(DATA TO EXAMINE Opens)

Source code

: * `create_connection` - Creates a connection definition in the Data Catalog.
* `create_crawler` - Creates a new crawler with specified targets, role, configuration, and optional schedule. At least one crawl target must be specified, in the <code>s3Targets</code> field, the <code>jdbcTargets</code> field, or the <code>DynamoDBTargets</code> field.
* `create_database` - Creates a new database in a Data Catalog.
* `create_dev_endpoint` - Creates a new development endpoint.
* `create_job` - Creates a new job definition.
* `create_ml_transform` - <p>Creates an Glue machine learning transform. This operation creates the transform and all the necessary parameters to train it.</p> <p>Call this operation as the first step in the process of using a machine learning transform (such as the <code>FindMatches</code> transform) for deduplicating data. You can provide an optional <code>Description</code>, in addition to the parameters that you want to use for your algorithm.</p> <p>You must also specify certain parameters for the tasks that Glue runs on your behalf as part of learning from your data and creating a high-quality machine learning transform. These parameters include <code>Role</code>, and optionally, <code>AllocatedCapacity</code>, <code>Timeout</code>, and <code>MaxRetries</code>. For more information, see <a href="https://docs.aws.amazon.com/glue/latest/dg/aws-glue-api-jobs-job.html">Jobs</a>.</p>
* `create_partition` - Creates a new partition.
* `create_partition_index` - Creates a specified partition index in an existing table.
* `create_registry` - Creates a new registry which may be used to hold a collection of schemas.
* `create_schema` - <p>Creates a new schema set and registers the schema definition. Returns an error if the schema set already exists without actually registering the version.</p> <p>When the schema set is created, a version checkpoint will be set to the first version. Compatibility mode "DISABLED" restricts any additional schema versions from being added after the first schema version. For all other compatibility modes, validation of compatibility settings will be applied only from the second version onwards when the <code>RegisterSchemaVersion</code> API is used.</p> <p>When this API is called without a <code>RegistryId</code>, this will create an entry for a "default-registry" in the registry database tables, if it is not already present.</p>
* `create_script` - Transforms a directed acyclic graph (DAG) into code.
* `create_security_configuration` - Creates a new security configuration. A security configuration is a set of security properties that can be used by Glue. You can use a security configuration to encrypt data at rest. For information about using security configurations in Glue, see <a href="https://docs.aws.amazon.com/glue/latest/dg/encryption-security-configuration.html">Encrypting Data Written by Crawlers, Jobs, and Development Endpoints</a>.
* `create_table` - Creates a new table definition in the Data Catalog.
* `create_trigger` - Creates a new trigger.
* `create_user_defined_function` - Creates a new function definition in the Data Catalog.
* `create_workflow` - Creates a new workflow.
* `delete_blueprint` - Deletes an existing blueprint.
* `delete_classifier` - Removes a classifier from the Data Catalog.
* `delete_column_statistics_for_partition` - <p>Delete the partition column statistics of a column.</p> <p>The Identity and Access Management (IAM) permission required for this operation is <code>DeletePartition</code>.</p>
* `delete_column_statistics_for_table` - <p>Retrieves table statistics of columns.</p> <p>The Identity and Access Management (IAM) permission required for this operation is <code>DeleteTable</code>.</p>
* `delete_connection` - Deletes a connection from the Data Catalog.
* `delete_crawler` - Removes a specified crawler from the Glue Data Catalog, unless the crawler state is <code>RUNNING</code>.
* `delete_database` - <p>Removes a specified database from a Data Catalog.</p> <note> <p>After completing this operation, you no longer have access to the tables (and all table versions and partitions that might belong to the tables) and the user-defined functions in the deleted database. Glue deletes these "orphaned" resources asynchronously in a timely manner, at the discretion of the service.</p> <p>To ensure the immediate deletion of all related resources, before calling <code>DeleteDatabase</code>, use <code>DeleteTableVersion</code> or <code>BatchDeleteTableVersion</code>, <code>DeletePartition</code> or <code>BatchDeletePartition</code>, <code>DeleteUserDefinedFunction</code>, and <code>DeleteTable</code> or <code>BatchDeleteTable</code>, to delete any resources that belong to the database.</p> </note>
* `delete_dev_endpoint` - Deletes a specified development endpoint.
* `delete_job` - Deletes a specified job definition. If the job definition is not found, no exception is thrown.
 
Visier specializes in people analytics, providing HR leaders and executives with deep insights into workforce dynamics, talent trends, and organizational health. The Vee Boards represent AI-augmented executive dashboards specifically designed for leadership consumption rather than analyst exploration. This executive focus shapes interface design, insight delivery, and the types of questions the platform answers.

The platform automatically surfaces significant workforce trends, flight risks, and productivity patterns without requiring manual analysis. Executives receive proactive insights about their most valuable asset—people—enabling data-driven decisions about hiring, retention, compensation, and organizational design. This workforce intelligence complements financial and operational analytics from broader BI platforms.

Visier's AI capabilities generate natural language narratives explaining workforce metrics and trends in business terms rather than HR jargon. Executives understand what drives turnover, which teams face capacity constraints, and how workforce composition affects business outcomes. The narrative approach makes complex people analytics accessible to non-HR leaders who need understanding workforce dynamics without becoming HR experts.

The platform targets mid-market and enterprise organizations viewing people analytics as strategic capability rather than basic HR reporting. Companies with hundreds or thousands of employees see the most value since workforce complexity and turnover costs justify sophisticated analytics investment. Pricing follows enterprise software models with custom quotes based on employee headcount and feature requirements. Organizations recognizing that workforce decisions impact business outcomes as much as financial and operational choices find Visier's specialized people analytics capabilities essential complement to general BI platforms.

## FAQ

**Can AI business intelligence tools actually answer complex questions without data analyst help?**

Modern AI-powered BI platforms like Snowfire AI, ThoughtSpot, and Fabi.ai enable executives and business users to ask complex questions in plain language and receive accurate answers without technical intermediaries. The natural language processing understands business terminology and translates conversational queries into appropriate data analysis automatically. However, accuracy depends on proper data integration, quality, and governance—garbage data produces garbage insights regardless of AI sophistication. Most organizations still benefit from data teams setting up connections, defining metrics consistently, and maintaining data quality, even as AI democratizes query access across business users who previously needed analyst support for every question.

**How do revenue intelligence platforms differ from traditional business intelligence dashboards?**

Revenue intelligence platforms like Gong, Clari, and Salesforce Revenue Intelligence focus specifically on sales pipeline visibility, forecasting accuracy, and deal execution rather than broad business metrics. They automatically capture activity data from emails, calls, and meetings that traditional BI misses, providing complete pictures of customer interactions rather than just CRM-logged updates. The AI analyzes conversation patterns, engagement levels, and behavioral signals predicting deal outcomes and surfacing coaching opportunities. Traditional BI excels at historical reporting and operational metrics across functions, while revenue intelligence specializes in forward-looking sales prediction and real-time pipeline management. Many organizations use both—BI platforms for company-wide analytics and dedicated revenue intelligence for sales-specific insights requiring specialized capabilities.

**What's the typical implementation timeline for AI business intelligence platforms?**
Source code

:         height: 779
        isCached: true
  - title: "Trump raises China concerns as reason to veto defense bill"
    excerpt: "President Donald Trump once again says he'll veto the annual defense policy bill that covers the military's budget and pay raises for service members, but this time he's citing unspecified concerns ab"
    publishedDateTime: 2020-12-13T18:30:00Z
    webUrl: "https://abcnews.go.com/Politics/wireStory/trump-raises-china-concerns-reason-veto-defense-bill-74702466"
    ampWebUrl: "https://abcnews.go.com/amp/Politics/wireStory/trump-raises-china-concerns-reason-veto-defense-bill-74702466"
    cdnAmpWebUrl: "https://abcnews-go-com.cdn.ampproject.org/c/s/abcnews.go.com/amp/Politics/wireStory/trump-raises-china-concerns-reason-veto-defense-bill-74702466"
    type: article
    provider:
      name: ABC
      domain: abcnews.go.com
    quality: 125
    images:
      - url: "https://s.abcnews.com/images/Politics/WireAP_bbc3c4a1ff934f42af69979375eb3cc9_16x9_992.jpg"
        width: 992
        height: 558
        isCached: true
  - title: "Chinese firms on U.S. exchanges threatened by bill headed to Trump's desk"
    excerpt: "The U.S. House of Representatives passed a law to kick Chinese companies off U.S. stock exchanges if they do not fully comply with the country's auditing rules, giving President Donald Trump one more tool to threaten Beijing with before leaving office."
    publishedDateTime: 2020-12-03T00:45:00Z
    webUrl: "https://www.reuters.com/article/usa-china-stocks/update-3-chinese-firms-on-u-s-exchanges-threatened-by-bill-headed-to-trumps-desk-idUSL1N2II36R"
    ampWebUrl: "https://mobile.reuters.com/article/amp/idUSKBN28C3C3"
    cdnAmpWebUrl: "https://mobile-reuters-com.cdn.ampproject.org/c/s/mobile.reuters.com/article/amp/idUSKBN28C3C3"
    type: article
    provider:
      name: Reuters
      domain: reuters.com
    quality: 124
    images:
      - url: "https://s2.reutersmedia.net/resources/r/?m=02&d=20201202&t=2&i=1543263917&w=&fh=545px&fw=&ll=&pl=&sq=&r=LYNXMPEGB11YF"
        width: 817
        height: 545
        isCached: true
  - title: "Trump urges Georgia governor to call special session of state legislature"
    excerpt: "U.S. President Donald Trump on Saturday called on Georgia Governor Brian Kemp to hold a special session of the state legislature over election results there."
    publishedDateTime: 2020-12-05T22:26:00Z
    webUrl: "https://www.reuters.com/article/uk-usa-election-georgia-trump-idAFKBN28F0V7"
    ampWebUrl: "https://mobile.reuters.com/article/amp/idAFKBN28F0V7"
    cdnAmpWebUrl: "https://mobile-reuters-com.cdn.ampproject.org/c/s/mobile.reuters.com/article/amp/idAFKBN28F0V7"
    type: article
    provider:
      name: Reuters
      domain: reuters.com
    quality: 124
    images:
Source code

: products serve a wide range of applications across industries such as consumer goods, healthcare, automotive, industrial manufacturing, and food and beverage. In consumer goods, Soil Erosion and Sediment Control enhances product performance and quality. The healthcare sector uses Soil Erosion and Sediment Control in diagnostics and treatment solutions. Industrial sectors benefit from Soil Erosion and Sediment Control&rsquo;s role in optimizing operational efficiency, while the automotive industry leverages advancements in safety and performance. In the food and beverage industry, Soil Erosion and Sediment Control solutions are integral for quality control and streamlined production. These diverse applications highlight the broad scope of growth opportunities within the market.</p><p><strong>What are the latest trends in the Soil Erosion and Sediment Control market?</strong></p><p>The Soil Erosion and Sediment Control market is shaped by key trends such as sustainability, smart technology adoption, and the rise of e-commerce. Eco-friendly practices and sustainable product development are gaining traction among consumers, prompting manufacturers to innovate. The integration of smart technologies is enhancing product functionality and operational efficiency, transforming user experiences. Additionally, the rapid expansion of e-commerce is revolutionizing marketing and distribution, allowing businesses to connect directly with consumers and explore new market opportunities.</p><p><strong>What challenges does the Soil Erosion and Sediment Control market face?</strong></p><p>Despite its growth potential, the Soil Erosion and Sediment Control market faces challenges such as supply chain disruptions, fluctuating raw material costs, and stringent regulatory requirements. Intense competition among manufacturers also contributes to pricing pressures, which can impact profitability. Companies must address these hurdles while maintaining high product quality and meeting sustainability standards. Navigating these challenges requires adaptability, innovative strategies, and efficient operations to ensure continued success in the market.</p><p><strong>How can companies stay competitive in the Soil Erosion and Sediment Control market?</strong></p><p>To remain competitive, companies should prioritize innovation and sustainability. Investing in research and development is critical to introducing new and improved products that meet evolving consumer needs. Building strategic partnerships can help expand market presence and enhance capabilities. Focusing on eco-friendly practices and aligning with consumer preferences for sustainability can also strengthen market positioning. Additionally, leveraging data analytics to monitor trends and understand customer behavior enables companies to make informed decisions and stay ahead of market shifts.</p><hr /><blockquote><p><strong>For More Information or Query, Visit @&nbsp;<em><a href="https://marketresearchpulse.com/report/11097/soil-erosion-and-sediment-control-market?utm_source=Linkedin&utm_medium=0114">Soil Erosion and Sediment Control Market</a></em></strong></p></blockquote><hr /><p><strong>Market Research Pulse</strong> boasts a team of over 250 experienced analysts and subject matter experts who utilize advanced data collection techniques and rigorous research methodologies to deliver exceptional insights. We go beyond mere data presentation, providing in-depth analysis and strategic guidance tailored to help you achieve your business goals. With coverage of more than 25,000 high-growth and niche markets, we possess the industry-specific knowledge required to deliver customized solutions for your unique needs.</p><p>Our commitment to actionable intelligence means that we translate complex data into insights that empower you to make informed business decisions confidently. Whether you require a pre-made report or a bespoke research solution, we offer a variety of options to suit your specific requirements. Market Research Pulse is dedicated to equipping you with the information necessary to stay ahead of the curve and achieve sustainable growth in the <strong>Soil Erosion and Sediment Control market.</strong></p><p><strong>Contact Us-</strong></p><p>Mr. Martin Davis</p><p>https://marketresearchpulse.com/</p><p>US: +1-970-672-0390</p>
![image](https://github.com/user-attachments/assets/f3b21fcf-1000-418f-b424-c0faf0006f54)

(DATA TO EXAMINE Closes)

### WHAT IS BEING ASKED
Transcribe only, please, the lines from the first line of the records through the line with "connection definition in the Data Catalog.". Both of those lines are included.

### TASK RESPONSE
Source code

: * `create_connection` - Creates a connection definition in the Data Catalog.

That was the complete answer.